*** Dataset entries Section Begins ***

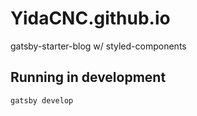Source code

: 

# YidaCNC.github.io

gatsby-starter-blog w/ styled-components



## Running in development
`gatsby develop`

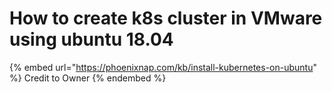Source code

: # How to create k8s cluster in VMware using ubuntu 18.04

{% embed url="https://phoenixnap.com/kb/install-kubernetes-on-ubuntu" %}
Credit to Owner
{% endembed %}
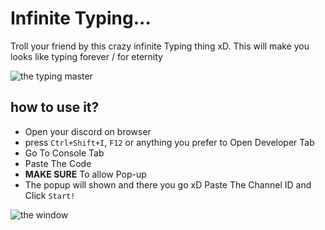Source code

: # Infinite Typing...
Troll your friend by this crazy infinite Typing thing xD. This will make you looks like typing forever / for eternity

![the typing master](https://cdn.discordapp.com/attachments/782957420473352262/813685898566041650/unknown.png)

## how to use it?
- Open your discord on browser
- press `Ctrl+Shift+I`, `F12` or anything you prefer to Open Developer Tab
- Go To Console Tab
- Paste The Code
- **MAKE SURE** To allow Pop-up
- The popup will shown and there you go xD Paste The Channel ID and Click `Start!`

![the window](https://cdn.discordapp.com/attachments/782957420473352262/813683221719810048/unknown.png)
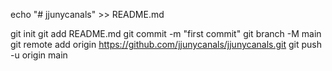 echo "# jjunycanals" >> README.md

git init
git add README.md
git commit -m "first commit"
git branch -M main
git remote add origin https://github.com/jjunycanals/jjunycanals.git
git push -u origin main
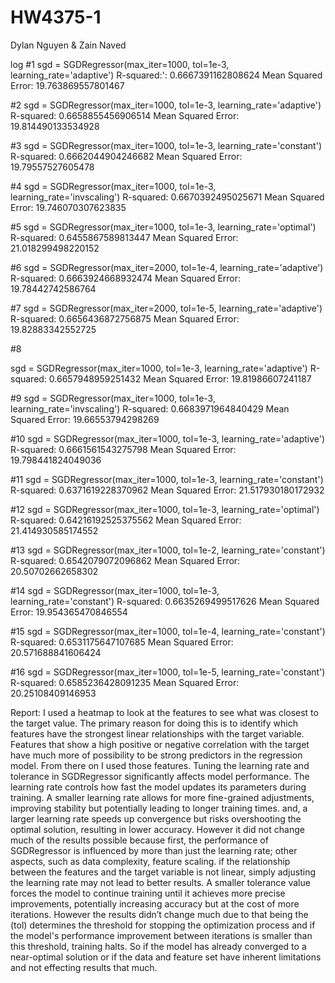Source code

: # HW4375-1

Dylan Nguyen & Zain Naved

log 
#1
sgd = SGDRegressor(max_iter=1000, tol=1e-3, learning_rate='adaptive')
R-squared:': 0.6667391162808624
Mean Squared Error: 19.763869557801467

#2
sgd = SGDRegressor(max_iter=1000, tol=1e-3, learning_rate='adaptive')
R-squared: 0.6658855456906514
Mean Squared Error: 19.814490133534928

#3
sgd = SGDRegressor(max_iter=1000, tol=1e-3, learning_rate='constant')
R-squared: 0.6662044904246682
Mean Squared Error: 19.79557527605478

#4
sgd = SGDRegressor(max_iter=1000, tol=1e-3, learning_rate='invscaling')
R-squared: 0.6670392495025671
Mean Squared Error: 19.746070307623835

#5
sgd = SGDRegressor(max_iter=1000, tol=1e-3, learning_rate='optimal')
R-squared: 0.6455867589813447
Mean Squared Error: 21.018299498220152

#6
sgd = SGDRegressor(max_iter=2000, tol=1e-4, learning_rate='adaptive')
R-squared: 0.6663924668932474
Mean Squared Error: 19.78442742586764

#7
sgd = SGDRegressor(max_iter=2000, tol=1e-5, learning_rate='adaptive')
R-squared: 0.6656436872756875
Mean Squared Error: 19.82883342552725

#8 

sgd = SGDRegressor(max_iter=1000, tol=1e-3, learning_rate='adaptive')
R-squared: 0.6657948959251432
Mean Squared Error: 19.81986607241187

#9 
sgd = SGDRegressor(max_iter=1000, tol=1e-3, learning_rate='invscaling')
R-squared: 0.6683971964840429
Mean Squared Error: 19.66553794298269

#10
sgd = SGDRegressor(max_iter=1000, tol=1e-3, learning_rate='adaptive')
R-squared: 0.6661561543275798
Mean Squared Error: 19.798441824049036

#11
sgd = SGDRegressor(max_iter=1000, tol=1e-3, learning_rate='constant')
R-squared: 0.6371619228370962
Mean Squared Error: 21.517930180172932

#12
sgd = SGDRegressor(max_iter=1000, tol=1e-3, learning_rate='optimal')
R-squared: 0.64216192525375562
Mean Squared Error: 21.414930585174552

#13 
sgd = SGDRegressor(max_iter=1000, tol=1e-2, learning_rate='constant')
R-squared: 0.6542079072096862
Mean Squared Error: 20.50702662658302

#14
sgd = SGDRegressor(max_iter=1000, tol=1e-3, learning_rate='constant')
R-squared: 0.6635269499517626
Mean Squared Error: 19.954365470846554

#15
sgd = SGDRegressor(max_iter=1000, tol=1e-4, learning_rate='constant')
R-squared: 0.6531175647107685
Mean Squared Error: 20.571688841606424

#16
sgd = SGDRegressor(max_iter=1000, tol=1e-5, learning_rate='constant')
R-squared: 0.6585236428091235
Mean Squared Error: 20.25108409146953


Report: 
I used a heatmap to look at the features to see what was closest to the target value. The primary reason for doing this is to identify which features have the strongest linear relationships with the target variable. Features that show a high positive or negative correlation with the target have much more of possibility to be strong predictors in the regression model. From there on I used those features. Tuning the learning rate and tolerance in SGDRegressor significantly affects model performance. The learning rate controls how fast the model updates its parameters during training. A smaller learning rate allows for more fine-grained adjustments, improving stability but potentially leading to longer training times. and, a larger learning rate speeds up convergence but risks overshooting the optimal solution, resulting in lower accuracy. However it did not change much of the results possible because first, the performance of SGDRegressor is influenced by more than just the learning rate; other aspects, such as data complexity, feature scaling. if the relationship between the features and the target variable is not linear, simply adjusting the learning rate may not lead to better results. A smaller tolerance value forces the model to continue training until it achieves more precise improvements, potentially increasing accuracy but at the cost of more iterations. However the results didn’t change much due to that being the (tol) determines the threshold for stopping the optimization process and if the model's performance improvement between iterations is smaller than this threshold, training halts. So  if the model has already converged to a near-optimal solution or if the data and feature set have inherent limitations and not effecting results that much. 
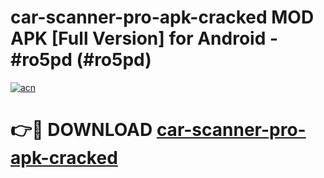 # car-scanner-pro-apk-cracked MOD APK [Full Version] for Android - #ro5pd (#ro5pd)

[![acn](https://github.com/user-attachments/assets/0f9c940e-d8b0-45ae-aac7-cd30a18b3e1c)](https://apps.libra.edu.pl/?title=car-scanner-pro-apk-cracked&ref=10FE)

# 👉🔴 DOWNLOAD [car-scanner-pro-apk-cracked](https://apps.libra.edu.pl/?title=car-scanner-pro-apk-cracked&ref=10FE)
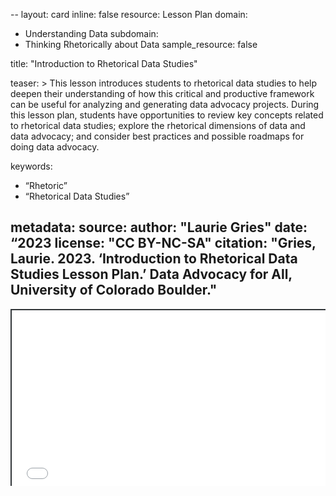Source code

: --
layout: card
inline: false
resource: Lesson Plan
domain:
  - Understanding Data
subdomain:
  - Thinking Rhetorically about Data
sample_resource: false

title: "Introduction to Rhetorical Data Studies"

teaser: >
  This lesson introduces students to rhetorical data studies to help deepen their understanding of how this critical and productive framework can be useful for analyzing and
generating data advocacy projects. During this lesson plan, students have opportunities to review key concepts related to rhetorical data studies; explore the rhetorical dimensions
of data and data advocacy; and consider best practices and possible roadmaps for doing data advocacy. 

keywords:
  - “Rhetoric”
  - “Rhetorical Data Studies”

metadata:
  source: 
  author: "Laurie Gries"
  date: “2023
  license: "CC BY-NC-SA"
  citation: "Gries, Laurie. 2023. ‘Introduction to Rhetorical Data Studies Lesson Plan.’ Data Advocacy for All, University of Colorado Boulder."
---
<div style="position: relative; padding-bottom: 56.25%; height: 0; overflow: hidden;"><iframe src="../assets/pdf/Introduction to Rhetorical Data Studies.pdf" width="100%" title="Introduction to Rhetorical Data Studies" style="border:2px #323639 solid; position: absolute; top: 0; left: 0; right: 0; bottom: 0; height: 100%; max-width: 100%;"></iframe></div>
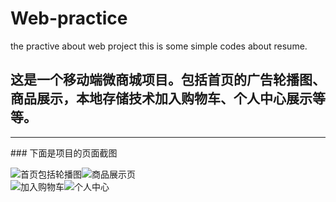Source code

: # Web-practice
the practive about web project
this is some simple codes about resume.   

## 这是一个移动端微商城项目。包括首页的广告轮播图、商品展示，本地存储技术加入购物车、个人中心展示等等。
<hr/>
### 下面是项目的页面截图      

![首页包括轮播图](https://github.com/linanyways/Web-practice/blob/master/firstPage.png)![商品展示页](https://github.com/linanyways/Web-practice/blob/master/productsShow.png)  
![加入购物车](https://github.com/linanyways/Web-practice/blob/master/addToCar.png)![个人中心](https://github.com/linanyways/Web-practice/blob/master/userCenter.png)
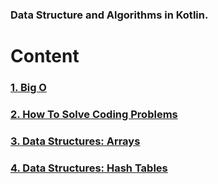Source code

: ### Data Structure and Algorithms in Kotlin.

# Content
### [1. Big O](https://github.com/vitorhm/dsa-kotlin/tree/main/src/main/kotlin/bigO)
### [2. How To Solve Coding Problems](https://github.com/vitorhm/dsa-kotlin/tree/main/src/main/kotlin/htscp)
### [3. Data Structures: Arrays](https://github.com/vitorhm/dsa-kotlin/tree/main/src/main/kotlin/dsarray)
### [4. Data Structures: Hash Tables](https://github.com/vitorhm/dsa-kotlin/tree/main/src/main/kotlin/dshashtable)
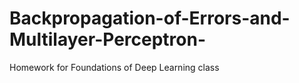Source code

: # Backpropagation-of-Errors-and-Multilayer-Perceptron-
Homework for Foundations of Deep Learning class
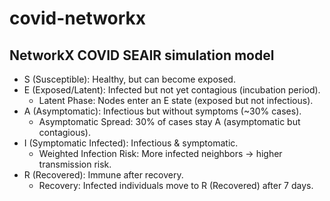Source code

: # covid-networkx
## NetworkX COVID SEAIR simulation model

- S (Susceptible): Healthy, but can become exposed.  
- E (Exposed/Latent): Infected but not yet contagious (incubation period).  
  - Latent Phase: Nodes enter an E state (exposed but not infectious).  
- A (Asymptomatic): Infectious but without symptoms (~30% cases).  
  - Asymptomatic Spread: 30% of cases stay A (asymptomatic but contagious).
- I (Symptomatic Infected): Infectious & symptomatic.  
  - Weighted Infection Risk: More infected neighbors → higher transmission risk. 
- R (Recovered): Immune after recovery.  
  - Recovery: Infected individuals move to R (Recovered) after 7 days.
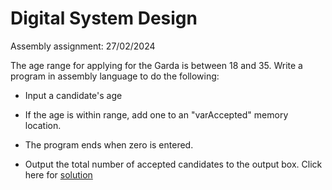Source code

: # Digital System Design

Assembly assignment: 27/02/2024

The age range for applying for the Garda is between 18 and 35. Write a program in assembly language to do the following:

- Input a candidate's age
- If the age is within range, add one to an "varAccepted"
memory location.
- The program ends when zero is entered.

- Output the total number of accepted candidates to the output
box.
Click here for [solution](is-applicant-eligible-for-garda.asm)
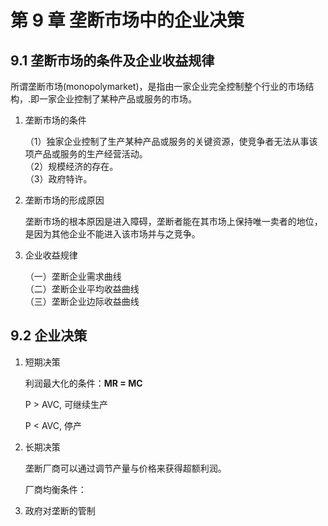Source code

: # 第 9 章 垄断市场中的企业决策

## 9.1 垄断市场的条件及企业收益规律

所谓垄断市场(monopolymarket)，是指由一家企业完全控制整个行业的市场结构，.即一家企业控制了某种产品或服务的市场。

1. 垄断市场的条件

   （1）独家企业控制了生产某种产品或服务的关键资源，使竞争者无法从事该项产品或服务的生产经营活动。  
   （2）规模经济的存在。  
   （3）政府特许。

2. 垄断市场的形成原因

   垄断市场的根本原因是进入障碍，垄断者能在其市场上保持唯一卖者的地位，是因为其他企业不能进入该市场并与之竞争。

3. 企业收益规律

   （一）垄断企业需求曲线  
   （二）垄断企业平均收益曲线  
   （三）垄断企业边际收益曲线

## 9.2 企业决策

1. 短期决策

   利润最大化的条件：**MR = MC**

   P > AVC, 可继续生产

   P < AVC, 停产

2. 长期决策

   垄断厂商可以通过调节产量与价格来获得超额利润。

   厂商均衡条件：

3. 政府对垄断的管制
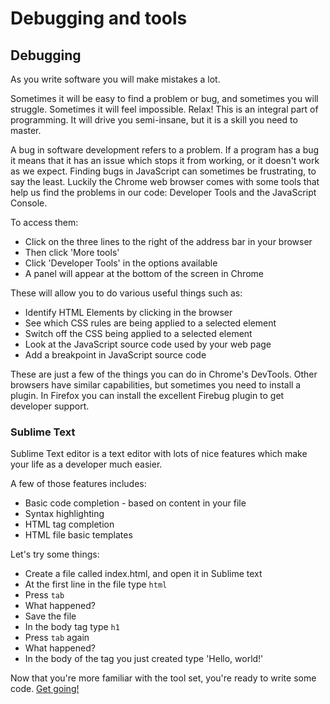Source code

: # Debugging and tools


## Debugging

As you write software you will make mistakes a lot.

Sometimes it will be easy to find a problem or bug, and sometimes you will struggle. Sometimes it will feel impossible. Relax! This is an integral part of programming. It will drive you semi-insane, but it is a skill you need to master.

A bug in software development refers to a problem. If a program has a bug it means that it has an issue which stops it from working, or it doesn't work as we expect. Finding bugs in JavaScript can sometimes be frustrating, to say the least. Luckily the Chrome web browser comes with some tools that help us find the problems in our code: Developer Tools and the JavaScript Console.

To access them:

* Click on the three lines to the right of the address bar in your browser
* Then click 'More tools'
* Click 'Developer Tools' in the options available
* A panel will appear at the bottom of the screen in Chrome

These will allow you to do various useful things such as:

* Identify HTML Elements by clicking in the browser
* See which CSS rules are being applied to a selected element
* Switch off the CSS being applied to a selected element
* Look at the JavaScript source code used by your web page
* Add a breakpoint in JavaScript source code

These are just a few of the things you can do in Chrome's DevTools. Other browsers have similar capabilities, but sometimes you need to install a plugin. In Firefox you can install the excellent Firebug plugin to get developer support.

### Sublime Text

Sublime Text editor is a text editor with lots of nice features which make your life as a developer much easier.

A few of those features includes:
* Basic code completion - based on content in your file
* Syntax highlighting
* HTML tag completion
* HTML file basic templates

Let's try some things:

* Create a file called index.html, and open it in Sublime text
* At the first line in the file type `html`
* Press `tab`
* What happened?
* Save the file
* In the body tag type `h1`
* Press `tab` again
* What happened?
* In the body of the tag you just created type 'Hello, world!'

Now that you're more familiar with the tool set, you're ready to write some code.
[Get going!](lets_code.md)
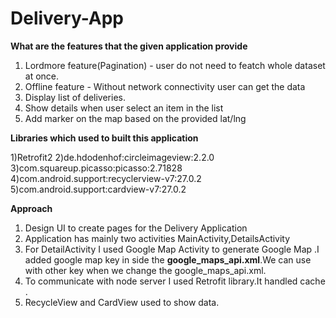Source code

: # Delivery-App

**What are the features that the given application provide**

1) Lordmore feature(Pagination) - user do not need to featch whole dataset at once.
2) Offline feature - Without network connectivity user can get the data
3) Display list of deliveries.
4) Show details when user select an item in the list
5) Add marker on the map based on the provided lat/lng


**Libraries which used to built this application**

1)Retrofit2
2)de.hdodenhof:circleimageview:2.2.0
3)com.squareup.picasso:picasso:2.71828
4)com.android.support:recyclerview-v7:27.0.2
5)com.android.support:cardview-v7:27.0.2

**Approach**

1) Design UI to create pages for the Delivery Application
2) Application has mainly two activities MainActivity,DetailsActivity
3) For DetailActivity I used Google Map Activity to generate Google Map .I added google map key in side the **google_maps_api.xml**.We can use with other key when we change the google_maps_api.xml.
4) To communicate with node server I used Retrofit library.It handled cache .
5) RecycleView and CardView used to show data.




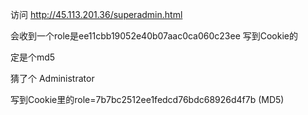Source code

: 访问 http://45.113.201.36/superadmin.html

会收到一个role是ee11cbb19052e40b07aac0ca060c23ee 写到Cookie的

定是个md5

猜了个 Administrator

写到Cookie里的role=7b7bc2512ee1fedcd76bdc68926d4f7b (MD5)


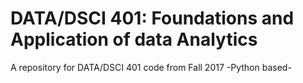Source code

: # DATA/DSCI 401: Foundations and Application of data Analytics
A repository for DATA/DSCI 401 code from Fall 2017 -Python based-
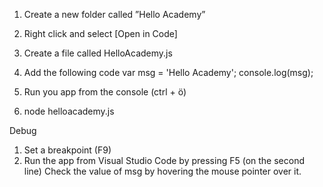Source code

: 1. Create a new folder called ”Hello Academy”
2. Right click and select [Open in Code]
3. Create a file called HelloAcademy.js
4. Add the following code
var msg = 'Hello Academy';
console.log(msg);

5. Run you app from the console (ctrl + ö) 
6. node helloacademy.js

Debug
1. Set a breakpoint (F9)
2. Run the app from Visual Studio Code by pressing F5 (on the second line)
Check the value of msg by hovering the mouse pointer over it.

*** Dataset entries Section Ends ***

=== Directive ===
Exact repeats of the lines from the first one in the data through the line containing "R-squared:': 0.6667391162808624" make up the answer. Pictures do not.

=== Output of the exercise ===
Source code

: 

# YidaCNC.github.io

gatsby-starter-blog w/ styled-components



## Running in development
`gatsby develop`

Source code

: # How to create k8s cluster in VMware using ubuntu 18.04

{% embed url="https://phoenixnap.com/kb/install-kubernetes-on-ubuntu" %}
Credit to Owner
{% endembed %}
Source code

: # Infinite Typing...
Troll your friend by this crazy infinite Typing thing xD. This will make you looks like typing forever / for eternity

![the typing master](https://cdn.discordapp.com/attachments/782957420473352262/813685898566041650/unknown.png)

## how to use it?
- Open your discord on browser
- press `Ctrl+Shift+I`, `F12` or anything you prefer to Open Developer Tab
- Go To Console Tab
- Paste The Code
- **MAKE SURE** To allow Pop-up
- The popup will shown and there you go xD Paste The Channel ID and Click `Start!`

![the window](https://cdn.discordapp.com/attachments/782957420473352262/813683221719810048/unknown.png)
 echo "# jjunycanals" >> README.md

git init
git add README.md
git commit -m "first commit"
git branch -M main
git remote add origin https://github.com/jjunycanals/jjunycanals.git
git push -u origin main
Source code

: # HW4375-1

Dylan Nguyen & Zain Naved

log 
#1
sgd = SGDRegressor(max_iter=1000, tol=1e-3, learning_rate='adaptive')
R-squared:': 0.6667391162808624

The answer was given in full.